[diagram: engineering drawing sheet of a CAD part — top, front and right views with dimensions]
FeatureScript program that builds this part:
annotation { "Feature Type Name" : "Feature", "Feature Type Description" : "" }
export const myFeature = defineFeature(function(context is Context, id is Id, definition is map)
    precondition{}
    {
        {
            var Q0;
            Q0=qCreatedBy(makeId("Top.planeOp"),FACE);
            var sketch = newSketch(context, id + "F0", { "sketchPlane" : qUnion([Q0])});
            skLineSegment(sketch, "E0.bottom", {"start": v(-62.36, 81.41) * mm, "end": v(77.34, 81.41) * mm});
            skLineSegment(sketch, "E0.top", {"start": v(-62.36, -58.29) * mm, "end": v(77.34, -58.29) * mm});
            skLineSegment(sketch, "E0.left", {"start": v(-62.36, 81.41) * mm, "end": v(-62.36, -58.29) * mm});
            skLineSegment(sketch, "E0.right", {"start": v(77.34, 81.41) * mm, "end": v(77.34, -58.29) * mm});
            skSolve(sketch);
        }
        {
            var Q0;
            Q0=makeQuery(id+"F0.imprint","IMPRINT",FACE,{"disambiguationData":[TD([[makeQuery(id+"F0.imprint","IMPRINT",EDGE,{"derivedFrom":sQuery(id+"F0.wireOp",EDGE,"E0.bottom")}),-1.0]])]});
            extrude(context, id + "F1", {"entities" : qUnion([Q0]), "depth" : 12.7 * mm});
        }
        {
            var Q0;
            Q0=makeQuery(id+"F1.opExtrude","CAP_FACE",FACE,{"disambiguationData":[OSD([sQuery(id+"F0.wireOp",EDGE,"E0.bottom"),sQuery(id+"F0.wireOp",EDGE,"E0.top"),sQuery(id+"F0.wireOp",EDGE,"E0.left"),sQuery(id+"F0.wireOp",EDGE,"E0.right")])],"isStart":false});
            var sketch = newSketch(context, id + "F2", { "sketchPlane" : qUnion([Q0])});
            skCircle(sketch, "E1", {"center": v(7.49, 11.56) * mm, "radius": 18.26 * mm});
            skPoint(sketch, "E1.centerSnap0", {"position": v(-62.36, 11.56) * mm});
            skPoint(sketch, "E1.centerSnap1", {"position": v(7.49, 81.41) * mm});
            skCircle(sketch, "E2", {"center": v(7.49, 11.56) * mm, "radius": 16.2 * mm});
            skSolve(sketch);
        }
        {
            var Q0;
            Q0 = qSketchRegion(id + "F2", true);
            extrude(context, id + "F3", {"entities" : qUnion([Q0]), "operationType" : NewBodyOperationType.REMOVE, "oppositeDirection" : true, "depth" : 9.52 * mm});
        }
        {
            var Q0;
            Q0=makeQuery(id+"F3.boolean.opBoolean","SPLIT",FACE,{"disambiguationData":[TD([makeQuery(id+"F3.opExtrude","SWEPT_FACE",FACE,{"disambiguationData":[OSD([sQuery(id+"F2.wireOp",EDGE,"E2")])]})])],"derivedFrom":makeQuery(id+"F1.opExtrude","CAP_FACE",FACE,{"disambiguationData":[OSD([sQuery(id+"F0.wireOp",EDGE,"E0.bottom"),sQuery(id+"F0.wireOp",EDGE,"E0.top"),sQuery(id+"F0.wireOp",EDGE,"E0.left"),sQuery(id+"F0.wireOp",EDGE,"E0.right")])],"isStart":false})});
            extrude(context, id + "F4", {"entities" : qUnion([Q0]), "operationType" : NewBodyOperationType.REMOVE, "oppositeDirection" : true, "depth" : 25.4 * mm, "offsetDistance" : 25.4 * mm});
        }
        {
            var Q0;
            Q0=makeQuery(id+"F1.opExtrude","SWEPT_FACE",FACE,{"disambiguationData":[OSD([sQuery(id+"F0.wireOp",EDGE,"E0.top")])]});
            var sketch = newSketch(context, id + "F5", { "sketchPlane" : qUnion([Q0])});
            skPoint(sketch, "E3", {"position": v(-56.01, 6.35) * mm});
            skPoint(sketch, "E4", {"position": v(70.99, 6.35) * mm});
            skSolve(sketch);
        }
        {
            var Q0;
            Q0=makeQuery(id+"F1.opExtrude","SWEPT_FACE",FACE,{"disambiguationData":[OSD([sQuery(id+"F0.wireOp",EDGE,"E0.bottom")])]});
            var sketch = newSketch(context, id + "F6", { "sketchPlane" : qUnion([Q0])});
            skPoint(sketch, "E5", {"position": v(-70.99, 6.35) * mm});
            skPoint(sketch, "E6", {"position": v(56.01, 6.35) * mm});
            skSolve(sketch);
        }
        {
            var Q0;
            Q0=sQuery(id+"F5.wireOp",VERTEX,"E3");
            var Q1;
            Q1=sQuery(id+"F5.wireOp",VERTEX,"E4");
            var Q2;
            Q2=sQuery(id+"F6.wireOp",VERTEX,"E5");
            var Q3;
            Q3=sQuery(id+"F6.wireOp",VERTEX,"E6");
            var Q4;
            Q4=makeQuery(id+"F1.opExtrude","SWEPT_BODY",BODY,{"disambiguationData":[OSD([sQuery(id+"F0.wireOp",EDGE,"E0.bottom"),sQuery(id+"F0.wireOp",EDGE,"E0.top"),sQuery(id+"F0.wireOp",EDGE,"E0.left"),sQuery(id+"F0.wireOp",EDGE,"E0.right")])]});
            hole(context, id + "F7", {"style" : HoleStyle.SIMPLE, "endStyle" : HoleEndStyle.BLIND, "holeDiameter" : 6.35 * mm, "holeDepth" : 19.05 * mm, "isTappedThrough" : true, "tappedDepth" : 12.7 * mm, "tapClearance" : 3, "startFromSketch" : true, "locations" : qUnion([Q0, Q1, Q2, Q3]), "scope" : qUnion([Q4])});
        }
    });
--------
Problem description: Please print all of the records above again, line for line and unchanged.

The completed task:
[diagram: engineering drawing sheet of a CAD part — top, front and right views with dimensions]
FeatureScript program that builds this part:
annotation { "Feature Type Name" : "Feature", "Feature Type Description" : "" }
export const myFeature = defineFeature(function(context is Context, id is Id, definition is map)
    precondition{}
    {
        {
            var Q0;
            Q0=qCreatedBy(makeId("Top.planeOp"),FACE);
            var sketch = newSketch(context, id + "F0", { "sketchPlane" : qUnion([Q0])});
            skLineSegment(sketch, "E0.bottom", {"start": v(-62.36, 81.41) * mm, "end": v(77.34, 81.41) * mm});
            skLineSegment(sketch, "E0.top", {"start": v(-62.36, -58.29) * mm, "end": v(77.34, -58.29) * mm});
            skLineSegment(sketch, "E0.left", {"start": v(-62.36, 81.41) * mm, "end": v(-62.36, -58.29) * mm});
            skLineSegment(sketch, "E0.right", {"start": v(77.34, 81.41) * mm, "end": v(77.34, -58.29) * mm});
            skSolve(sketch);
        }
        {
            var Q0;
            Q0=makeQuery(id+"F0.imprint","IMPRINT",FACE,{"disambiguationData":[TD([[makeQuery(id+"F0.imprint","IMPRINT",EDGE,{"derivedFrom":sQuery(id+"F0.wireOp",EDGE,"E0.bottom")}),-1.0]])]});
            extrude(context, id + "F1", {"entities" : qUnion([Q0]), "depth" : 12.7 * mm});
        }
        {
            var Q0;
            Q0=makeQuery(id+"F1.opExtrude","CAP_FACE",FACE,{"disambiguationData":[OSD([sQuery(id+"F0.wireOp",EDGE,"E0.bottom"),sQuery(id+"F0.wireOp",EDGE,"E0.top"),sQuery(id+"F0.wireOp",EDGE,"E0.left"),sQuery(id+"F0.wireOp",EDGE,"E0.right")])],"isStart":false});
            var sketch = newSketch(context, id + "F2", { "sketchPlane" : qUnion([Q0])});
            skCircle(sketch, "E1", {"center": v(7.49, 11.56) * mm, "radius": 18.26 * mm});
            skPoint(sketch, "E1.centerSnap0", {"position": v(-62.36, 11.56) * mm});
            skPoint(sketch, "E1.centerSnap1", {"position": v(7.49, 81.41) * mm});
            skCircle(sketch, "E2", {"center": v(7.49, 11.56) * mm, "radius": 16.2 * mm});
            skSolve(sketch);
        }
        {
            var Q0;
            Q0 = qSketchRegion(id + "F2", true);
            extrude(context, id + "F3", {"entities" : qUnion([Q0]), "operationType" : NewBodyOperationType.REMOVE, "oppositeDirection" : true, "depth" : 9.52 * mm});
        }
        {
            var Q0;
            Q0=makeQuery(id+"F3.boolean.opBoolean","SPLIT",FACE,{"disambiguationData":[TD([makeQuery(id+"F3.opExtrude","SWEPT_FACE",FACE,{"disambiguationData":[OSD([sQuery(id+"F2.wireOp",EDGE,"E2")])]})])],"derivedFrom":makeQuery(id+"F1.opExtrude","CAP_FACE",FACE,{"disambiguationData":[OSD([sQuery(id+"F0.wireOp",EDGE,"E0.bottom"),sQuery(id+"F0.wireOp",EDGE,"E0.top"),sQuery(id+"F0.wireOp",EDGE,"E0.left"),sQuery(id+"F0.wireOp",EDGE,"E0.right")])],"isStart":false})});
            extrude(context, id + "F4", {"entities" : qUnion([Q0]), "operationType" : NewBodyOperationType.REMOVE, "oppositeDirection" : true, "depth" : 25.4 * mm, "offsetDistance" : 25.4 * mm});
        }
        {
            var Q0;
            Q0=makeQuery(id+"F1.opExtrude","SWEPT_FACE",FACE,{"disambiguationData":[OSD([sQuery(id+"F0.wireOp",EDGE,"E0.top")])]});
            var sketch = newSketch(context, id + "F5", { "sketchPlane" : qUnion([Q0])});
            skPoint(sketch, "E3", {"position": v(-56.01, 6.35) * mm});
            skPoint(sketch, "E4", {"position": v(70.99, 6.35) * mm});
            skSolve(sketch);
        }
        {
            var Q0;
            Q0=makeQuery(id+"F1.opExtrude","SWEPT_FACE",FACE,{"disambiguationData":[OSD([sQuery(id+"F0.wireOp",EDGE,"E0.bottom")])]});
            var sketch = newSketch(context, id + "F6", { "sketchPlane" : qUnion([Q0])});
            skPoint(sketch, "E5", {"position": v(-70.99, 6.35) * mm});
            skPoint(sketch, "E6", {"position": v(56.01, 6.35) * mm});
            skSolve(sketch);
        }
        {
            var Q0;
            Q0=sQuery(id+"F5.wireOp",VERTEX,"E3");
            var Q1;
            Q1=sQuery(id+"F5.wireOp",VERTEX,"E4");
            var Q2;
            Q2=sQuery(id+"F6.wireOp",VERTEX,"E5");
            var Q3;
            Q3=sQuery(id+"F6.wireOp",VERTEX,"E6");
            var Q4;
            Q4=makeQuery(id+"F1.opExtrude","SWEPT_BODY",BODY,{"disambiguationData":[OSD([sQuery(id+"F0.wireOp",EDGE,"E0.bottom"),sQuery(id+"F0.wireOp",EDGE,"E0.top"),sQuery(id+"F0.wireOp",EDGE,"E0.left"),sQuery(id+"F0.wireOp",EDGE,"E0.right")])]});
            hole(context, id + "F7", {"style" : HoleStyle.SIMPLE, "endStyle" : HoleEndStyle.BLIND, "holeDiameter" : 6.35 * mm, "holeDepth" : 19.05 * mm, "isTappedThrough" : true, "tappedDepth" : 12.7 * mm, "tapClearance" : 3, "startFromSketch" : true, "locations" : qUnion([Q0, Q1, Q2, Q3]), "scope" : qUnion([Q4])});
        }
    });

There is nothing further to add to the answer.